_Work instructions_
A – Answer these questions from the comment on json error messages below, one line each:
(i) Which option was added since the bug was first filed?
(ii) In which stage does the file-not-found error occur?
(iii) Besides "command", which field does the example json object lack?
B – Decide whether each statement agrees with the comment on json error messages below. Answer yes or no, and quote the words from the comment that settle it.
(i) The option is meant to capture every possible error message.
(ii) The command name is currently provided to showStart.
(iii) The writer judges that the benefits outweigh the drawbacks.

_Passage for review_
((

Revisiting this old bug as it's still open. In the mean time,
--json-error-messages was added. So at first I wondered if this file not
found should be jsonified by that.
Currently, the option adds a error-messages field to the json objects that
are output for each file it acts on, so only messages specifically having
to do with a specific thing it acts on get json error messages. As I
mentioned before, it's not for capturing every possible error message,
and really cannot.
In this case, there's at least a filename that coul be said to be
being acted on, though of course it's not really acting on it since it DNE.
What it could do is output a whole json object just for this file, eg:
{"command":"copy", "success":false, "file":"foo", "error-messages":"foo not found"}
It would be rather hard to make that include the "command" field, because
currently that is provided to showStart, and this error is happening
in the seek stage instead. So the command name would have to be threaded
through the seek actions to this error message.
Even if that was done, the json object there is missing the "key" field
too.
So that would mean a special case that anything consuming the json could
be broken by, if it expects to find a key field and does something with the
key.
I suppose maybe it could contain a key that somehow never exists and cannot
exist? But this still seems likely to lead to some kind of breakage in some
consumer of this. Just for example, maybe someone is consuming the json
and building up a list of keys that failed to get copied. Later their
program passes the keys to git-annex copy --key or something like that.
If a key that will never exist gets emitted, it will gum up that program
with something it will never succeed in copying, and it's easy to imagine
that leading to undesirable behavior.
So, the benefits seem outweighed by the drawbacks to me, unless there's a
very good use case for really wanting the missing file in json output?

))

_Dataset content_
((

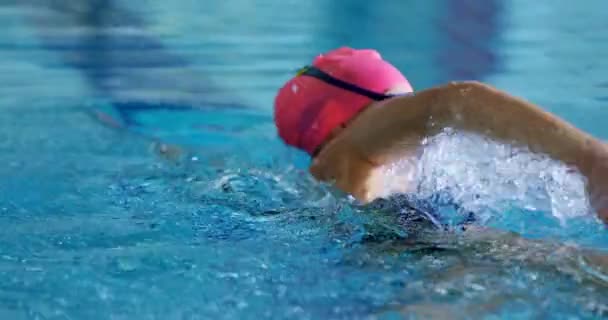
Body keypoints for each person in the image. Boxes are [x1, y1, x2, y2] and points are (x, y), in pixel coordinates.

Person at [273, 47, 608, 224]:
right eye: (394, 108)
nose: (417, 137)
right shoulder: (345, 156)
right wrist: (589, 158)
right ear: (342, 126)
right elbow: (450, 103)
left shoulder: (390, 211)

))

_Answer set_
A –
(i) --json-error-messages
(ii) The seek stage
(iii) The "key" field

B –
(i) No: "it's not for capturing every possible error message, and really cannot."
(ii) Yes: "currently that is provided to showStart"
(iii) No: "the benefits seem outweighed by the drawbacks to me"